また、SNS時代における「体験の共有価値」を早期に見抜いた戦略も秀逸でした。「イクラかけ放題」という一見すると非合理的なサービスが、実は最も効果的な宣伝手法だったのです。利用者が自発的に写真を撮影し、SNSで拡散することで、広告費をかけることなく全国的な知名度を獲得したのです。

しかし、成功の影には課題も見え隠れします。混雑問題は深刻化しており、本来の「ゆっくりと朝食を楽しむ」という体験価値が損なわれつつあります。これは、人気が過熱した観光地でよく見られる「オーバーツーリズム」の一種と言えるでしょう。

今後は、予約制の導入や会場の拡張、時間帯の分散など、混雑緩和に向けた取り組みが急務となるでしょう。また、リピーター獲得のためには、季節限定メニューや地元食材の更なる活用など、継続的な魅力向上が必要不可欠です。

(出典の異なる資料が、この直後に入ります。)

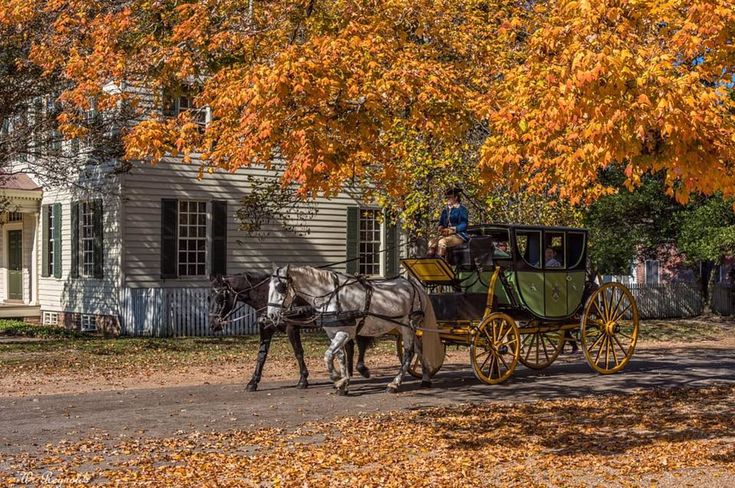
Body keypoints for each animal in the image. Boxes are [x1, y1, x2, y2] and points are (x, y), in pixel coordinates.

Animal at [268, 264, 442, 394]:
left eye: (280, 287)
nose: (271, 314)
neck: (331, 296)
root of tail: (415, 285)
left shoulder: (345, 332)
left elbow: (328, 355)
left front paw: (337, 378)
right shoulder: (333, 333)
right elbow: (339, 356)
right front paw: (343, 382)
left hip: (407, 326)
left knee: (409, 353)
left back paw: (395, 384)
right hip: (405, 326)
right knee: (420, 349)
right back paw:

さらに、「御三家」という枠組みにとらわれることなく、それぞれのホテルが独自の個性を磨いていくことが重要です。センチュリーマリーナ函館が示しているように、健康志向やウェルネスといった新たなトレンドを取り入れることで、差別化を図る余地はまだまだあります。

函館朝食御三家の成功は、地方観光業界にとって非常に示唆に富んだ事例です。地域の食文化という固有の資源を活用し、時代のトレンドを捉えた戦略を展開することで、全国区の知名度を獲得できることを実証したのです。この成功モデルが今後どのように進化していくのか、そして他の地域にどのような影響を与えていくのか、トラベルライターとして継続的に注目していきたいと思います。

そして最後に、函館朝食御三家を巡る旅行を計画されている方には、ぜひ時間に余裕を持ったスケジュールを組まれることをお勧めします。混雑を避けるために早朝の利用を検討したり、事前に各ホテルに混雑状況を確認するなど、快適な朝食体験のための準備を怠らないでください。

真の美食体験とは、料理の質だけでなく、それを楽しむ環境や時間的余裕があってこそ成り立つものです。函館朝食御三家が提供する贅沢な朝食を、ストレスなく心から楽しんでいただけることを、一人のトラベルライターとして心より願っております。